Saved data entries
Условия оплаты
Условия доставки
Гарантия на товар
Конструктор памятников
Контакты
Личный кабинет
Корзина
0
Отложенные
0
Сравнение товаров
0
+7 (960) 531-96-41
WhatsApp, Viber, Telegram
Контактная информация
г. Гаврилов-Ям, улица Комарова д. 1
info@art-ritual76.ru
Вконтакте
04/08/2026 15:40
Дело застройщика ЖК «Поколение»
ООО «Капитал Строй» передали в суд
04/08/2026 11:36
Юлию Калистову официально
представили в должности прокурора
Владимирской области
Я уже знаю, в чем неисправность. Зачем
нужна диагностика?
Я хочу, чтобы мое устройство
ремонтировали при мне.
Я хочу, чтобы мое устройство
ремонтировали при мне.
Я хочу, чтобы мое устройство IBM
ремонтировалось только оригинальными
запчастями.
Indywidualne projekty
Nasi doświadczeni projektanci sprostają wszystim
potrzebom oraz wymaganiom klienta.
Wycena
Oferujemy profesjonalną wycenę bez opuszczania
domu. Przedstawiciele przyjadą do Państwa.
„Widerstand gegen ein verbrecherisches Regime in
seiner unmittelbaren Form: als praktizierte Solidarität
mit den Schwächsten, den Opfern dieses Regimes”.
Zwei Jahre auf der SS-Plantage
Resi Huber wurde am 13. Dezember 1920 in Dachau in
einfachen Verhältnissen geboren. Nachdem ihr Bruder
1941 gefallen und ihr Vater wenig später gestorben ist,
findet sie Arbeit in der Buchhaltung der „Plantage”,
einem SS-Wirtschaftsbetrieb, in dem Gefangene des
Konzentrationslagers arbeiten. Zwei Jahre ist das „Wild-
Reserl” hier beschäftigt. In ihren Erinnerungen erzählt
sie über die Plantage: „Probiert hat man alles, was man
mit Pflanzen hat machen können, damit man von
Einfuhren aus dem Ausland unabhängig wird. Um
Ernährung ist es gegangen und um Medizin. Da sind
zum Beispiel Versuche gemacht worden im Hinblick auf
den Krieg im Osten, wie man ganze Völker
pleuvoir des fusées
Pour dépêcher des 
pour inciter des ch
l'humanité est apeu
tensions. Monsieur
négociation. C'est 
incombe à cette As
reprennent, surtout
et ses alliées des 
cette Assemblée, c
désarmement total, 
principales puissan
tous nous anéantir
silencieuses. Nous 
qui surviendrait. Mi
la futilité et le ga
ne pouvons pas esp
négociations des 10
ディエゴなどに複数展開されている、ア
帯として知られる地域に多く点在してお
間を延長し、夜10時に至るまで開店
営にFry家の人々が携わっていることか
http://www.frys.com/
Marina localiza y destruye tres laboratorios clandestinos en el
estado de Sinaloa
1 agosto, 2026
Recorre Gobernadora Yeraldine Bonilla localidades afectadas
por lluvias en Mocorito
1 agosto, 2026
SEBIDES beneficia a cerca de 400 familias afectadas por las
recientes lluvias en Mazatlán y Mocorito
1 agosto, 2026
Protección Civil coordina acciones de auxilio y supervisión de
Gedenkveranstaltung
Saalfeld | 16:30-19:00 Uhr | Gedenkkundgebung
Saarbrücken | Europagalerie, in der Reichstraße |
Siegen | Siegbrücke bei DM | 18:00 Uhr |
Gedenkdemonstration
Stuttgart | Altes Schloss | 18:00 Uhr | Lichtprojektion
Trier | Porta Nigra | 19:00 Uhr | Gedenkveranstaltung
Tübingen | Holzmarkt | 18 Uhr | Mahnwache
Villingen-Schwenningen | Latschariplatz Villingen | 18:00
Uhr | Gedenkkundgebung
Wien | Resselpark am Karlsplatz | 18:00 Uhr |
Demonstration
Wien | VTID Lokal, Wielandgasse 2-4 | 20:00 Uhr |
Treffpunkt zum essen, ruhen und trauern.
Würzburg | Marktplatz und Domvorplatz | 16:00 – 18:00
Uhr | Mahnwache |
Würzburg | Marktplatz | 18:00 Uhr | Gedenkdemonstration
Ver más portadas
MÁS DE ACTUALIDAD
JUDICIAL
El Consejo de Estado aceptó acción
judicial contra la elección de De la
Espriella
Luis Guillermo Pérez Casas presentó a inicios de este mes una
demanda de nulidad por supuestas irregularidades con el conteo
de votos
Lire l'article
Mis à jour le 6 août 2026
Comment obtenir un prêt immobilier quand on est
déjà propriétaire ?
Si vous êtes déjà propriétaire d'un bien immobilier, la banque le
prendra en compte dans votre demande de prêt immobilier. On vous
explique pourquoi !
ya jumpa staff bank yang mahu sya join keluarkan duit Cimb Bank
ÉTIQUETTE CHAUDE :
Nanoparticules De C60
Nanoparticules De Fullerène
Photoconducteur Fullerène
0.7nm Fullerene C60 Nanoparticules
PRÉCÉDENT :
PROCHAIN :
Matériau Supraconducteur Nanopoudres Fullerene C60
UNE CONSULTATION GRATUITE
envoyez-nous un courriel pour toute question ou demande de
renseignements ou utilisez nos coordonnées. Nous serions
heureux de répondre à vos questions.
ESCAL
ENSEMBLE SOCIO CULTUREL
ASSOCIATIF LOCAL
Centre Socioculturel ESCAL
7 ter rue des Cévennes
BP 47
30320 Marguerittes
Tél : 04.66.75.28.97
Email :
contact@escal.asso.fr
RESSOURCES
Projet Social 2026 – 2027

DIRECTIVE
In the entries above, how many lines include the word "Zwei"? Give only that number.

SOLUTION BELOW
2